## Passage given
· · · · ·

It was sympathetic and a month later considered closely the financial aspects of the proposal [23. Ibid., June 10th]. Increasing financial support meant that it could offer to subsidise schools engaging paid workers [24. Ibid., November 20th]. The following meetings abound with entries like:

 

£5 paid to Mr. Playford, teacher at Vine Court for 6 months’ service
£2. 10s. paid to the teacher at Union Mews School for 3 months’ service. [25. Ibid., 1846, September 4th]

 

Finally, the Union began to recognise that the expansion of the activities of the schools and the stability of each institution required full-time salaried staff. It discussed appropriate salaries and decided that £75 p.a. was reasonable. Lord Ashley challenged this, pointing out that an efficient man would want more. He won the issue and the Union agreed that £100 p.a. would be offered to a person who was found to be competent after the first six months’ services’ [26. Ibid., November 23rd].

· · · · ·

## Work to do
**a)** In the passage on teacher pay, what yearly salary did the Union finally agree to offer, and on what condition?
**b)** Please retype the passage on teacher pay word for word, starting with "Finally, the Union" and going on through "Ibid., November 23rd].".
**c)** Do these statements agree with the passage on teacher pay? Answer yes or no for each, and quote the deciding words.
(i) Mr. Playford received £5 for six months of teaching at Vine Court.
(ii) Lord Ashley argued that £75 a year was more than a teacher needed.
(iii) The teacher at Union Mews School was paid £2. 10s. for three months' service.

## Information supplied
· · · · ·

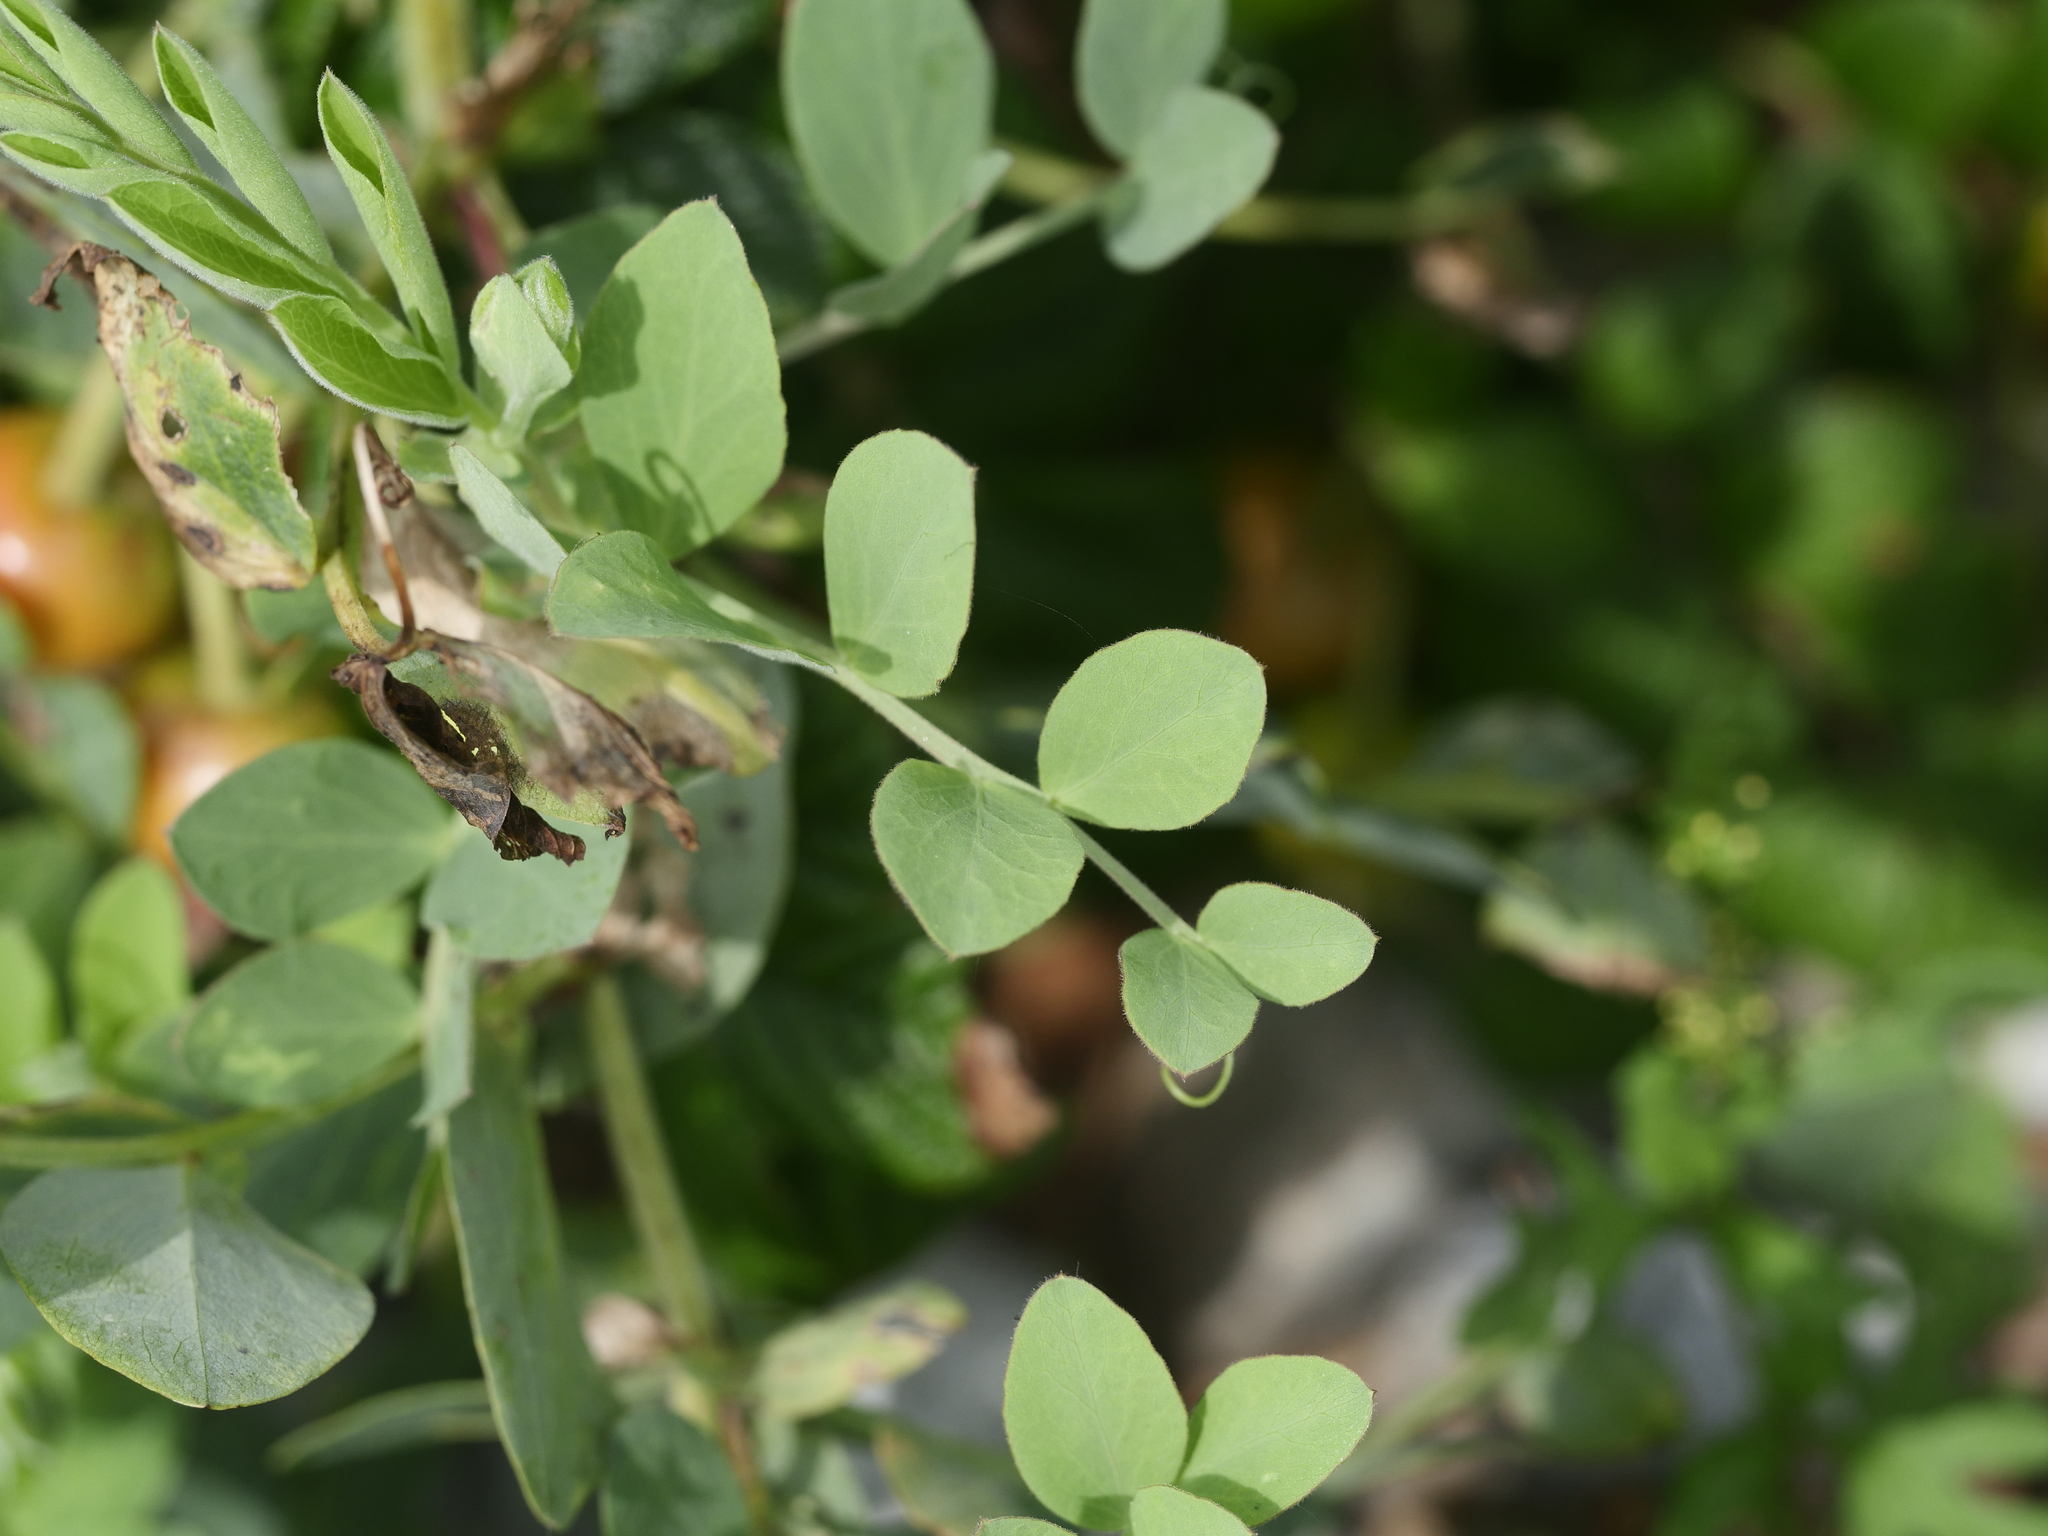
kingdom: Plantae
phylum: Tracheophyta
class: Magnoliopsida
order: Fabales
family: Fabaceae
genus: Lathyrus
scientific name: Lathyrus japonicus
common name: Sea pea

· · · · ·

## Outputs
**a)** £100 p.a., offered to a person found to be competent after the first six months' services.

**b)**
Finally, the Union began to recognise that the expansion of the activities of the schools and the stability of each institution required full-time salaried staff. It discussed appropriate salaries and decided that £75 p.a. was reasonable. Lord Ashley challenged this, pointing out that an efficient man would want more. He won the issue and the Union agreed that £100 p.a. would be offered to a person who was found to be competent after the first six months’ services’ [26. Ibid., November 23rd].

**c)**
(i) Yes: "£5 paid to Mr. Playford, teacher at Vine Court for 6 months’ service"
(ii) No: "Lord Ashley challenged this, pointing out that an efficient man would want more."
(iii) Yes: "£2. 10s. paid to the teacher at Union Mews School for 3 months’ service."